Ya el escenario estaba preparado para un altercado mayor que ocurrió en enero del 2005 cuando en la intervención de apertura de una Cumbre extraordinaria de las Américas efectuata en Monterrey, México, Bush insistió en la necesidad de derrocar al gobierno cubano, presionó para la aprobación el ALCA, comparó la situación política venezolana con las de Bolivia y Haití y planteó, abiertamente que en unión del presidente mexicano Vicente Fox, trabajaría con la Organización de Estados Americanos (OEA) para asegurar la integridad del proceso de referéndum presidencial que se llevaba a cabo en Venezuela. Como era de esperar, ninguna de sus predicciones se cumplieron. Sudamérica no se alineó a Washington, el comienzo del ALCA no fue ratificado, el presidente venezolano Hugo Chávez respondió en varias ocasiones al mandatario estadounidense y en el discurso de clausura el anfitrión argentino Néstor Kirchner denunció la arbitraria política del Fondo Monetario Internacional y a los funcionarios de Bush que lo habían atacado por incrementar las relaciones comerciales con Cuba.

Se hicieron claramente evidentes las discrepancias entre la agenda de Washington centrada en la seguridad, la lucha contra el terrorismo y el ALCA y la de países como Argentina, Brasil y Venezuela, cuyas preocupaciones se centraron más en combatir la pobreza, la soberanía y la deuda externa. Chávez defendió la ayuda cubana a Venezuela y los avances que esta ha llevado a su país en materia social, sanitaria y educativa y puntualizó que la Declaración de Monterrey contenía más de 50 enunciados (algunos de ellos muy lindos) pero sin poner metas concretas, como por ejemplo el compromiso de reducir la mortalidad infantil en un 10 % en un determinado plazo.

Kirchner, planteó que el ALCA debe reconocer las diversidades y que este proyecto no servirá a la prosperidad de los países si no se resuelven las asimetrías existentes, aspectos que no fueron recogidos en el documento final.

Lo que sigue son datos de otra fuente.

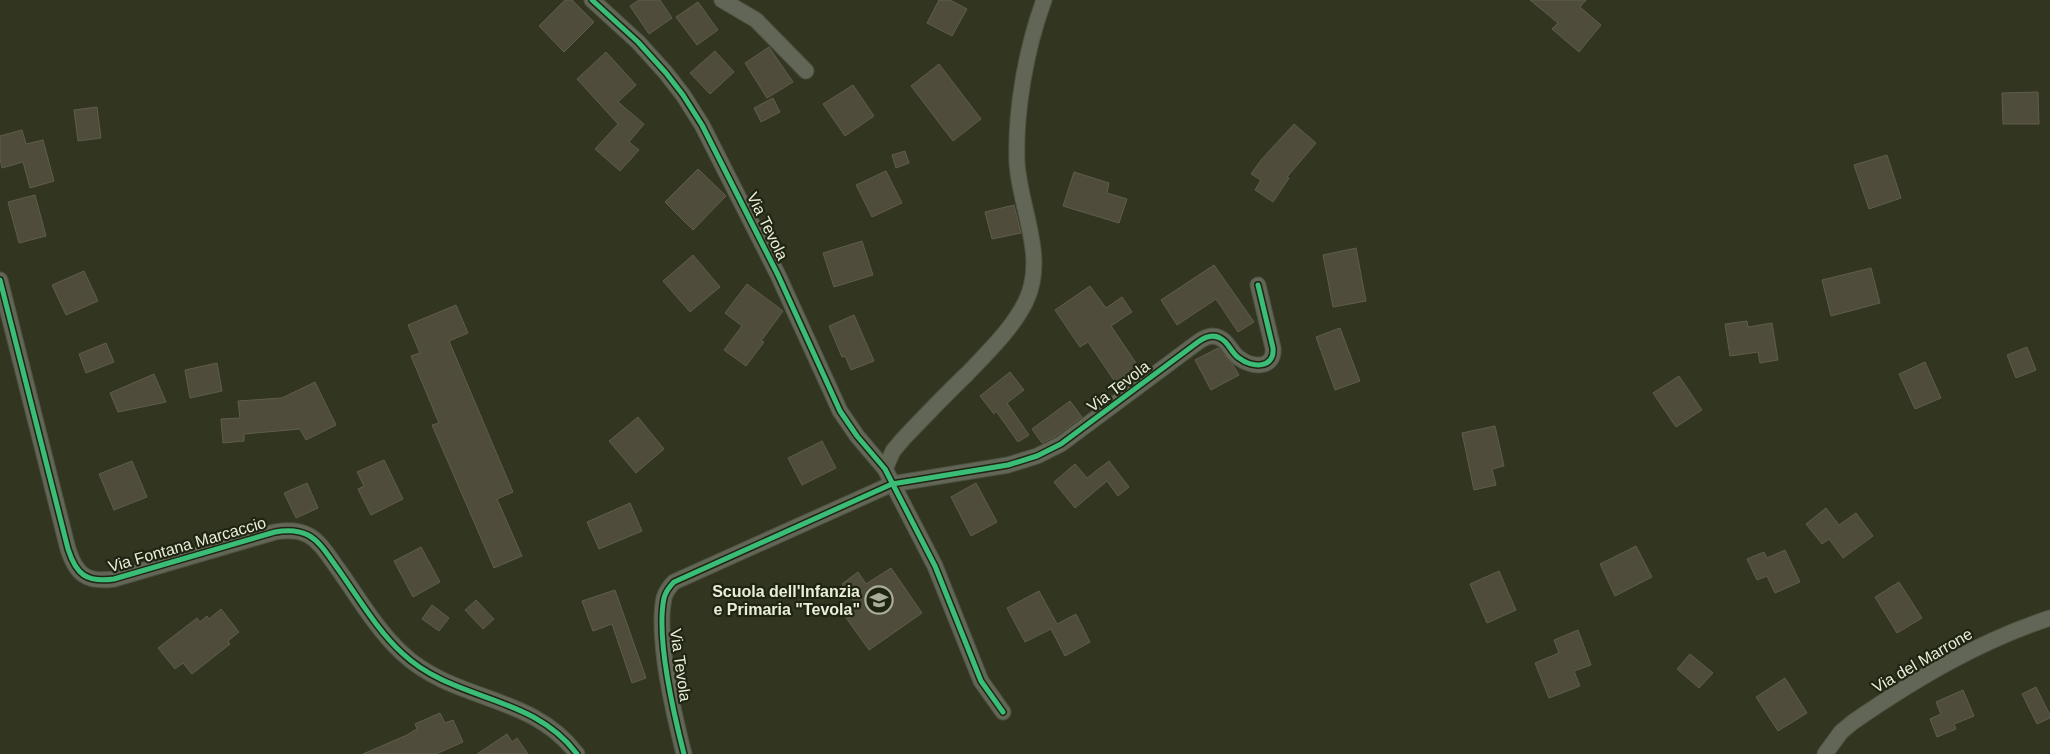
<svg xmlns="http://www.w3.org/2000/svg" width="2050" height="754" viewBox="0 0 2050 754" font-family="Helvetica,sans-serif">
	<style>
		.building { fill: #4f4c3c; stroke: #615c4c }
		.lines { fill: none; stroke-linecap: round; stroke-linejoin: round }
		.street-casing { stroke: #4f5240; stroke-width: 17 }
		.street { stroke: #626656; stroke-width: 15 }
		.cycleway-casing { stroke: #202413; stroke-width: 8 }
		.cycleway { stroke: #3abd76; stroke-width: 5 }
		.labels { text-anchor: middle; stroke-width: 4.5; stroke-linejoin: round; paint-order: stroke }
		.street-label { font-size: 16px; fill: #e9eed8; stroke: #202413 }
		.poi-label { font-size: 16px; font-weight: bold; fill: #e9eed8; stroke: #202413; text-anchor: end }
	</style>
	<rect width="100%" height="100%" fill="#323621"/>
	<path class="building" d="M565,0H572L594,22L564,52L539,26Z
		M639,0H660L672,18L649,34L630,6Z
		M939,0H950L967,9L952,36L927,23Z
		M1530,0H1586L1580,7L1601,25L1579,52L1552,29L1558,23Z
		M698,2L718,30L697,45L676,17Z
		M769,47L793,82L767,98L745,63Z
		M715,51L734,72L710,94L690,73Z
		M606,52L636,85L618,102L644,124L629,142L639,150L620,171L595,149L618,124L577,79Z
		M939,64L981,119L953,141L911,86Z
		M853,85L874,116L845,136L823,104Z
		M2038,92L2039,124H2003L2002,93Z
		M773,98L780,112L761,122L754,108Z
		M97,107L101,138L78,141L74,110Z
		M1294,124L1316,143L1287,177L1289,178L1273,202L1255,190L1261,180L1251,174L1261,160Z
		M22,130L26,144L43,140L54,181L30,188L23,162L2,168L0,159V136Z
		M905,151L909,163L896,168L892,155Z
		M1887,155L1901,198L1869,209L1854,165Z
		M698,169L726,196L693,230L665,202Z
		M886,171L902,203L872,217L856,185Z
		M1074,172L1109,183L1107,193L1127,199L1119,223L1063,206Z
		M35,195L46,236L19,243L8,202Z
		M1014,205L1021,233L992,239L985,212Z
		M862,241L873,275L834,287L823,253Z
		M1356,248L1366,301L1333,307L1323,255Z
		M693,255L720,287L690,312L663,281Z
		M1214,265L1254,322L1238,332L1216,299L1177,325L1161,300Z
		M1871,268L1880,303L1831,316L1822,280Z
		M84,271L98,301L66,315L52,285Z
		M747,284L783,311L761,341L764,342L746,366L724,350L742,326L725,313Z
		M1090,286L1106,308L1122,297L1132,312L1111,326L1142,372L1120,389L1088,342L1080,347L1055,310Z
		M456,305L468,333L449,341L513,492L497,499L522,556L494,568L432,425L439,423L411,356L420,353L408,325Z
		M854,315L874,361L851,370L845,356L842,357L829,326Z
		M1747,321L1748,327L1772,323L1778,360L1760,363L1758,352L1730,356L1725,324Z
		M1340,328L1360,381L1335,390L1316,337Z
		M106,343L114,362L86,373L79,354Z
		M2027,347L2036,370L2016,378L2007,355Z
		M1218,348L1233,365L1239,375L1211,390L1195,360Z
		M1925,362L1941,398L1915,409L1899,374Z
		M217,363L222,391L190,398L185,370Z
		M1010,372L1024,390L1007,403L1029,435L1018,442L996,411L994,414L980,396Z
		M154,374L166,402L118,412L110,393Z
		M1679,376L1702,410L1676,427L1653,393Z
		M315,382L336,425L306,440L300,429L244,434V441L223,443L221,419L240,418L238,401L282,398Z
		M1070,401L1082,417L1056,436L1042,443L1032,429Z
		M638,417L664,449L636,473L609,441Z
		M1495,426L1504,466L1492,469L1496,485L1474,490L1462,433Z
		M822,441L836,468L802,485L788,458Z
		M384,460L403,499L371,515L358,489L364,486L357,472Z
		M132,461L147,497L114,510L99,474Z
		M1109,461L1129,487L1118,496L1107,481L1075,508L1054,482L1075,464L1087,478Z
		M307,483L318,508L296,518L284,493Z
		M976,483L997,522L971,536L951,497Z
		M630,503L642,531L599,549L587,522Z
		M1826,508L1839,525L1856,513L1873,536L1843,558L1829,539L1822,544L1806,524Z
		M1636,546L1652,577L1615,596L1600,564Z
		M421,547L440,582L413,597L394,561Z
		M1785,550L1800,582L1775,593L1767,576L1757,580L1747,559L1764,552L1767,558Z
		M891,568L922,613L869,650L842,612L855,603L842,584L858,572L866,584Z
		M1499,571L1516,610L1487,623L1470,584Z
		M1899,582L1922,618L1897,633L1875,597Z
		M615,590L646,678L632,683L612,624L593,631L582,601Z
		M1039,591L1057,624L1076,614L1090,642L1065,656L1051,629L1025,642L1007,608Z
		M476,600L494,619L483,629L465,610Z
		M432,605L449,618L439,631L422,619Z
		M221,609L239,632L228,641L230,644L192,674L183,663L175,669L158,648L197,618L200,622L207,616L209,619Z
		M1578,630L1591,665L1574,671L1580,686L1549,698L1535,663L1559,653L1554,640Z
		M1690,654L1713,673L1699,688L1677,669Z
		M1785,678L1807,713L1778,731L1756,697Z
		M2036,687L2050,715V718L2037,724L2022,694Z
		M1963,690L1974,716L1954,724L1956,729L1937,737L1930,719L1941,714L1936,702Z
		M440,713L445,723L453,720L463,742L436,754H363L407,735L417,729L415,724Z
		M507,734L512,742L517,738L528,754H477Z"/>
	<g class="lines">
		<g class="street-casing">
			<path id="street" d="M592,0L638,42L666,73L683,95L702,125L778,275L840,411L857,436L885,469L935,566L981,681L1003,712
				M722,0L756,20L806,71
				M0,280L68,549C76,574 86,583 114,579L275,532C286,530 298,530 308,535C321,542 329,557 338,569C358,597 377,630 402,653C455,703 531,693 577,754
				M885,469L893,451L903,439C924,417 945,395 967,374C988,352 1013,328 1026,301C1047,257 1020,209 1017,163C1015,111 1026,49 1044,0
				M684,754C674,715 656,637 664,598C666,591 669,587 674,582L892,484L1008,465L1037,456L1061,444L1198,342C1205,337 1213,334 1220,338C1229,342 1231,353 1239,358C1252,368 1275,369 1273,348L1258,285
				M1825,754L1841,732L1853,722C1914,680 1979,641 2050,618"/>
		</g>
		<use href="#street" class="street"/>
		<g class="cycleway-casing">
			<path id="cycleway" d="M592,0L638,42L666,73L683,95L702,125L778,275L840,411L857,436L885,469L935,566L981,681L1003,712
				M0,280L68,549C76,574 86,583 114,579L275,532C286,530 298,530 308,535C321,542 329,557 338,569C358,597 377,630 402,653C455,703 531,693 577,754
				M684,754C674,715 656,637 664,598C666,591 669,587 674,582L892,484L1008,465L1037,456L1061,444L1198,342C1205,337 1213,334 1220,338C1229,342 1231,353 1239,358C1252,368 1275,369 1273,348L1258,285"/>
		</g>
		<use href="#cycleway" class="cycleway"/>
	</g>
	<defs>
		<g id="school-ring" transform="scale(1.4375)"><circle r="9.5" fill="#202413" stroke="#a9ae98" stroke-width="1.5"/><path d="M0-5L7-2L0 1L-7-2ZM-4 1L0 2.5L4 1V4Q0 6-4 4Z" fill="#a9ae98"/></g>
	</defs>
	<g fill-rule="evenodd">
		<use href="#school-ring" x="879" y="600"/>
	</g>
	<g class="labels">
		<g class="street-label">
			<text transform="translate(768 226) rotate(64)" y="6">Via Tevola</text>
			<text transform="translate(1118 386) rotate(-37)" y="6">Via Tevola</text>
			<text transform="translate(187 544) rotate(-16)" y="6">Via Fontana Marcaccio</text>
			<text transform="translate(1922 660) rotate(-30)" y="6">Via del Marrone</text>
			<text transform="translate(681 665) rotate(82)" y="6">Via Tevola</text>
		</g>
		<g class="poi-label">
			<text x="860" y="597">Scuola dell'Infanzia<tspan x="860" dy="18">e Primaria "Tevola"</tspan></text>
		</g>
	</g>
</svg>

De entonces a esta fecha el panorama latinoamericano ha cambiado aun más para bien de sus pueblos con una ofensiva económica y social impulsada por Venezuela y Cuba que proveen de asistencia medica especializada a decenas de miles de personas en Latinoamérica, forman gratuitamente a miles de galenos en escuelas de La Habana y próximamente de Caracas; apoyan programas de alfabetización en diferentes países, y Venezuela aporta beneficiosos convenios petroleros con la mayoría de los gobiernos de la región.

En agosto pasado se efectuó en Cuba la primera promoción de 1 610 doctores de América Latina que se formaron durante 7 años en diferentes provincias de la Isla, mientras en el acto de graduación El presidente cubano Fidel Castro y su homólogo Chávez anunciaron que crearán las condiciones para formar 100 000 galenos en los próximos 10 años y devolverán o preservarán la visión de 6 millones de latinoamericanos.

Convenios como PETROCARIBE, PETROSUR y otros avanzan indetenibles por el continente en busca de la necesaria integración económica y social que a la Casa Blanca le parece subversiva porque no se parece en lo más mínimo a su proyectado ALCA.

En este contexto, la IV Cumbre de las Américas se proyecta desde ahora muy borrascosa para el presidente Bush quien fue definido recientemente por el propio intendente de Mar del Plata como «la persona más desagradable del mundo».